Page:
::::::::::

Il y a des enfants qui naissent dans la chaleur épaisse des draps de soie. Il y a des enfants qui naissent dans le froid. Il y a des enfants qui viennent de loin, d’une terre noire là-bas. Il y a toi. Il y a moi. Il n’existe pas de justice qui va de soi. Pourquoi suis-je choyée ? Et pourquoi toi, tu ne l’es pas ?
Pendant cinq jours, je suis engagée par l’asbl L’Atelier (à Barvaux, en Wallonie). Ma mission : passer une semaine en résidentiel avec des jeunes garçons qui sont venus trouver un asile en Belgique. Je suis engagée pour leur donner six heures d’ateliers artistiques par jour, pour aider à faire advenir entre nous une communauté douce et éphémère et pour porter le témoignage que vivre ensemble est possible et même réjouissant. C’est la deuxième année que je suis engagée et, cette année, j’aurai la mission, en plus de la semaine avec les femmes (la résidence dite « Fabuleuses »), de participer à la résidence avec les hommes (la résidence dite « Brut », par allusion à l’art brut). A mes côtés, j’ai la compagnie de Quentin qui est artiste plasticien et qui animera la semaine avec moi.

::::::::::

Données affichées:
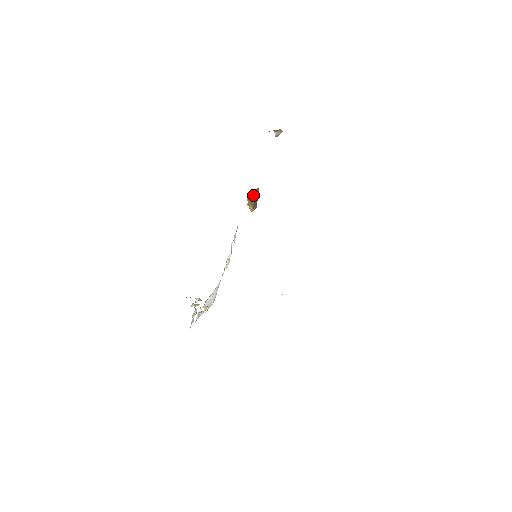
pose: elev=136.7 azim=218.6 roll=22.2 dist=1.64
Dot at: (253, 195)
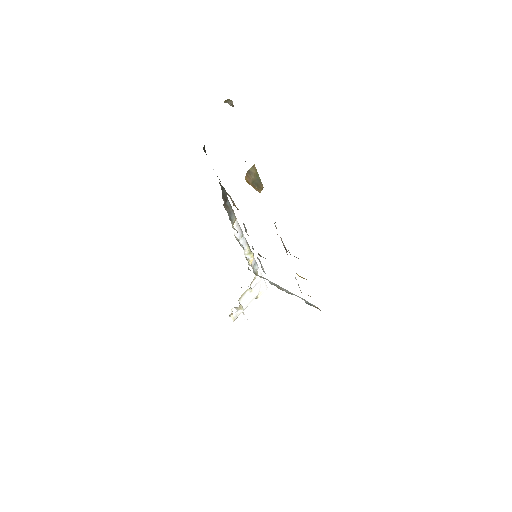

::::::::::

Tâches:
(1) D'après le récit sur les ateliers artistiques avec de jeunes demandeurs d'asile, quel nom porte la résidence organisée avec les hommes ?
(2) Prolongez le récit sur la résidence artistique à Barvaux à partir du point où il s'interrompt.

Réponses par tâche:
(1) Elle s'appelle « Brut », par allusion à l'art brut.

(2)
Je n’ai jamais accompagné des jeunes gars. J’ai beaucoup d’outils en musique et en mouvement mais ce sont des outils dont j’ai la croyance qu’ils seront trop « féminins », trop « sensibles », trop « corporels », trop « new-âge », trop « bobos » pour ces garçons qui ont traversé le désert et la mer, échappé à la violence de certains brigands ; ces jeunes hommes qui ont contournée des cadavres, frôlé leur propre mort, manqué d’eau potable ; ces grands enfants qui ont quitté leur mère et leur terre en même temps que leur enfance.
Les premiers jours passent et, entre les coups de pinceaux et les traits de crayon, ils livrent un peu de leur histoire. Pour moi, c’est sûr, ce sont des héros !
Est-ce parce qu’ils ont ressenti que derrière mon admiration se cachait mon amour, est-ce parce qu’ils l’ont ressenti entre deux consignes ou entre une tranche de pain et une première tasse de café ou entre une accolade de bonne journée et celle d’une bonne nuit, est-ce parce que nous nous sommes rencontrés depuis notre humanité qu’ils ont pris le risque fou de me faire confiance alors qu’ils me connaissent à peine ?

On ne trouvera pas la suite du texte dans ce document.